[Text start]
The Parishad has unified competing groups elsewhere, too. At Hyderabad Central University, the right-wing group’s rising confidence prompted the Students Federation of India to join the regional groups, Dalit Students Union and Telangana Students Federation, in the Alliance for Social Justice. Last year, with the Ambedkar Students Association staying out of this alliance, their presidential candidate had defeated the Parishad’s by just 52 votes, said the Students Federation of India’s S Nelson. This year, the Ambedkarite group joined the alliance and their candidate, Sreerag P, won the presidentship by a margin of 170 votes.

“The growth of ABVP on campus was one of the factors [behind the alliance’s formation],” Nelson said. “But the growth of Hindutva outside was a bigger one.”

Similarly at the English and Foreign Languages University, Hyderabad, leftist and Dalit groups contested together as the Students For Social Justice and won all union seats.

At the same time, the Parishad’s rivals have started running campaigns around what the National Students Union of India’s Ruchi Gupta described as “constructive agenda”. They are no longer discussing just the issues framed by the right-wing – nationalism, Hindutva, beef politics and such – although these remain part of the discourse. At Delhi University, National Students Union of India released its manifesto in August, a month before ballot numbers were decided. Alongside talk of hostels and transport, it focused on messages such as “take back DU” – an anti-Parishad and anti-RSS campaign – and “universities are for education, not indoctrination”.

Regional factor

At some universities, part of the reason for the Parishad’s retreat is simply that even in student politics in the states, regional groups and individual candidates have more influence.

“Here, even independent candidates are typically backed by some group and do well,” said Chaudhry Chandan Singh. “If a student contests as a group’s candidate, only that party’s supporters vote for them. But if they run independently, they stand to gain others’ votes as well.” This, in part, explains the large number of independents wresting posts from party-backed groups in state universities.
[Text end]
Required actions:
(1) According to the passage on student union elections, by what margin did Sreerag P win the presidentship at Hyderabad Central University?
(2) Extend the passage on student union elections, picking up right after its final sentence.
The records that follow come from a different source than the passage on student union elections.
[Extracted records start]
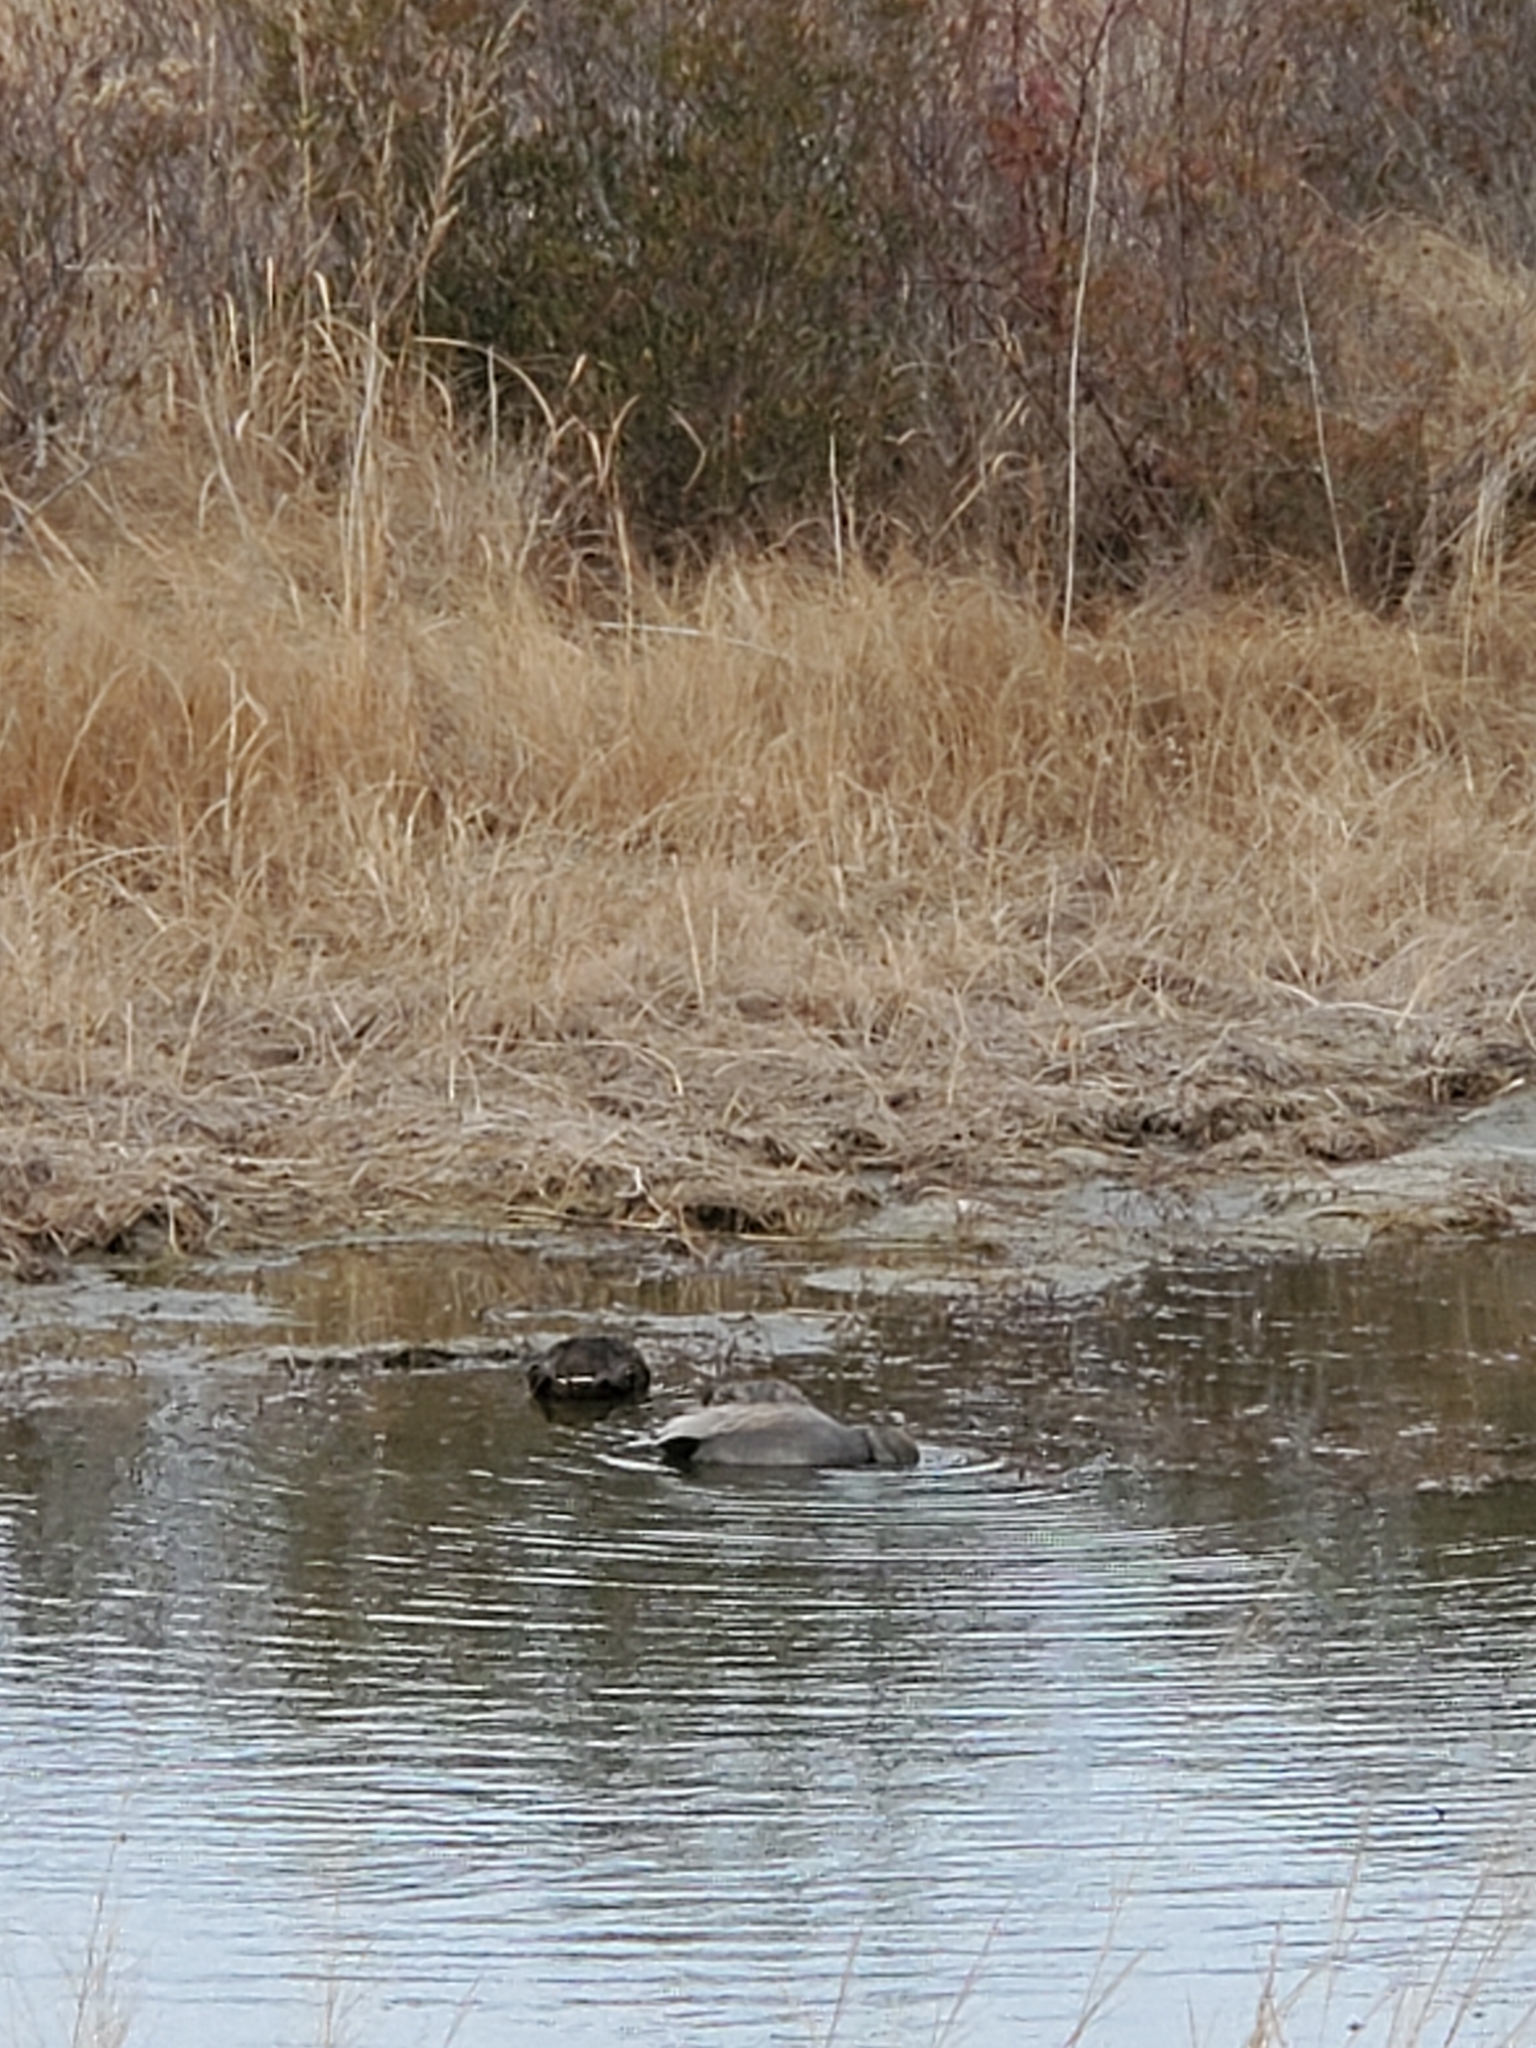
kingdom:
[Extracted records end]
[Extracted records start]
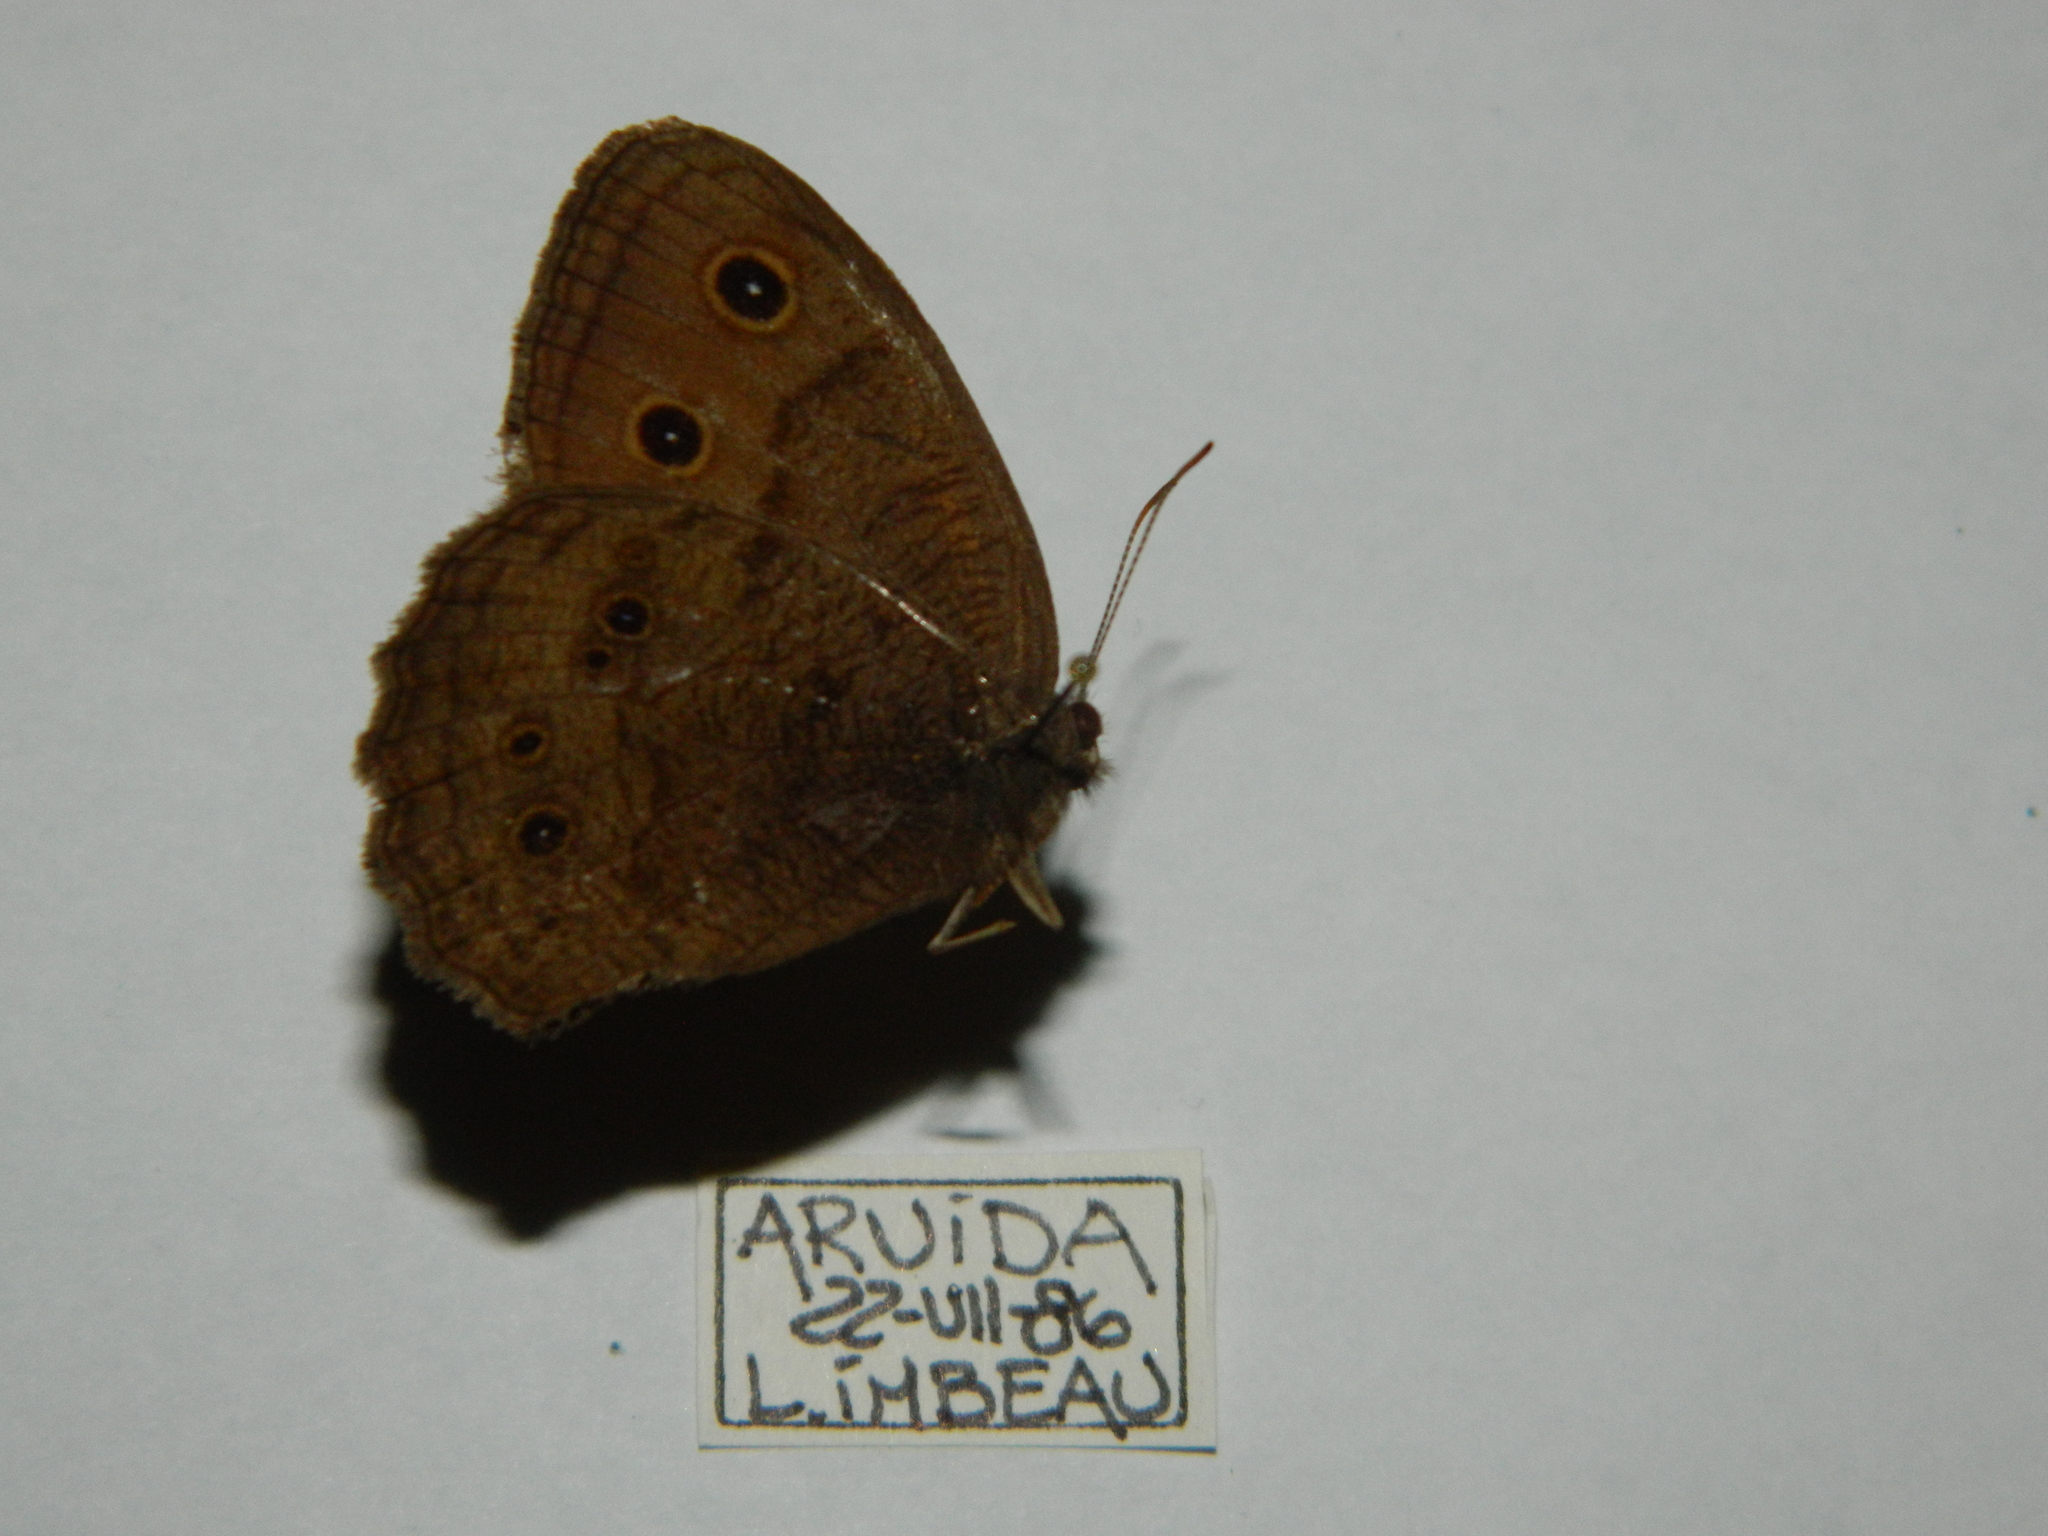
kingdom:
[Extracted records end]
[Extracted records start]
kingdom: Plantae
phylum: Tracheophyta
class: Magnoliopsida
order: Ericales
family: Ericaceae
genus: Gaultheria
[Extracted records end]
Answers to the exercises:
(1) He won by a margin of 170 votes.

(2)
Gorakhpur’s Aman Yadav started as independent but was co-opted early into his tenure by Samajwadi Chhatra Sabha. Pawan Yadav won at the Rajasthan University as an independent but, as Saket Bahuguna said, he had been a member of the Parishad for years. So, he does not necessarily represent a different politics.

At Gauhati University, the bulk of the seats went to the All Assam Students Union.

In Delhi, however, independent candidates stand little chance because established organisations prefer fielding their own nominees, even if in alliance with other groups. At Jawaharlal Nehru University, for example, the national Left groups stunned by the Parishad winning a post in 2015, set aside their bickering temporarily to contest as Left Unity from 2016. By sharing seats, they consolidated the vote against the Parishad.

Not alarming

Still, losses for the Parishad at major universities are disappointing but not alarming. “Of course Rajasthan University is important for us, but there are universities outside too,” Bahuguna explained. “In Allahabad, a former karyakarta [or worker] came second in the president’s post. This points to organisational infighting as the biggest reason for loss. It does not show that the youth is turning away from us.” He also pointed out that his group recently took one of the two elected union seats at MS University in Baroda – the group’s first in four years.